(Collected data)
╭──

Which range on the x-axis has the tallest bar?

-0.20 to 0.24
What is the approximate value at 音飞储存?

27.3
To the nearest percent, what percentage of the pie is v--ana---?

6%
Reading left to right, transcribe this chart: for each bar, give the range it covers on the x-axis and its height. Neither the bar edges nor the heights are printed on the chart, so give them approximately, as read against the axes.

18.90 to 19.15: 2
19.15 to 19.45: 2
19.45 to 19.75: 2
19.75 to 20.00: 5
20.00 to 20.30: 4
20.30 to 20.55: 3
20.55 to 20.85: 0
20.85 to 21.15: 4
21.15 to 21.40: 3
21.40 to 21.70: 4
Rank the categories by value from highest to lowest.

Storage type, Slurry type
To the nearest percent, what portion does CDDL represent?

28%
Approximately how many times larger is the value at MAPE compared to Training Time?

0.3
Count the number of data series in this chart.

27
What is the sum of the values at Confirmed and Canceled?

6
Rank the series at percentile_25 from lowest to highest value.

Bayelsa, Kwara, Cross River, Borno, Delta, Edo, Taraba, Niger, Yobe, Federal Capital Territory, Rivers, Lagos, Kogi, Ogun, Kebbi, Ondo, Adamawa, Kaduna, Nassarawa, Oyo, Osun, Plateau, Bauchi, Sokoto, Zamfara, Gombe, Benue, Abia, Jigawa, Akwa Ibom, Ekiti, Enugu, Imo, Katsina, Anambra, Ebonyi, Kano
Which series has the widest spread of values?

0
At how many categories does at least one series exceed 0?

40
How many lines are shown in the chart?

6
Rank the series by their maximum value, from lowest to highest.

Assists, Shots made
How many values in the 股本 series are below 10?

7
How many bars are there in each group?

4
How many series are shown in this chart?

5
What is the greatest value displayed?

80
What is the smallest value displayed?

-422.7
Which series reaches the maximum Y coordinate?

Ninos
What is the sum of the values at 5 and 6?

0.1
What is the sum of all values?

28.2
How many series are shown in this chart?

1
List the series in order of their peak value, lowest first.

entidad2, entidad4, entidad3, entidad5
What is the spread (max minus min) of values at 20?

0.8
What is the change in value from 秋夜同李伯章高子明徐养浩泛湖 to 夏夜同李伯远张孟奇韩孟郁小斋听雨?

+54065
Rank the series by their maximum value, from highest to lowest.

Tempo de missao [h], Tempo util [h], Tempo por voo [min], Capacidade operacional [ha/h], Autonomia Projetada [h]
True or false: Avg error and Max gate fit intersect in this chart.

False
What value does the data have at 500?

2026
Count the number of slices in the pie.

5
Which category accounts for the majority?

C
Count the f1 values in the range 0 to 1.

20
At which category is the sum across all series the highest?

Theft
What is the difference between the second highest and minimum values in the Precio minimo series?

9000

╰──

**REQUIRED ACTION:** Convert the lines of the material from the line containing "18.90 to 19.15: 2" through the line containing "Rank the series at", both included, into a JSON list of strings with one string per line, omitting blank lines.

**SOLUTION FOR THIS EXERCISE:**
[
  "18.90 to 19.15: 2",
  "19.15 to 19.45: 2",
  "19.45 to 19.75: 2",
  "19.75 to 20.00: 5",
  "20.00 to 20.30: 4",
  "20.30 to 20.55: 3",
  "20.55 to 20.85: 0",
  "20.85 to 21.15: 4",
  "21.15 to 21.40: 3",
  "21.40 to 21.70: 4",
  "Rank the categories by value from highest to lowest.",
  "Storage type, Slurry type",
  "To the nearest percent, what portion does CDDL represent?",
  "28%",
  "Approximately how many times larger is the value at MAPE compared to Training Time?",
  "0.3",
  "Count the number of data series in this chart.",
  "27",
  "What is the sum of the values at Confirmed and Canceled?",
  "6",
  "Rank the series at percentile_25 from lowest to highest value."
]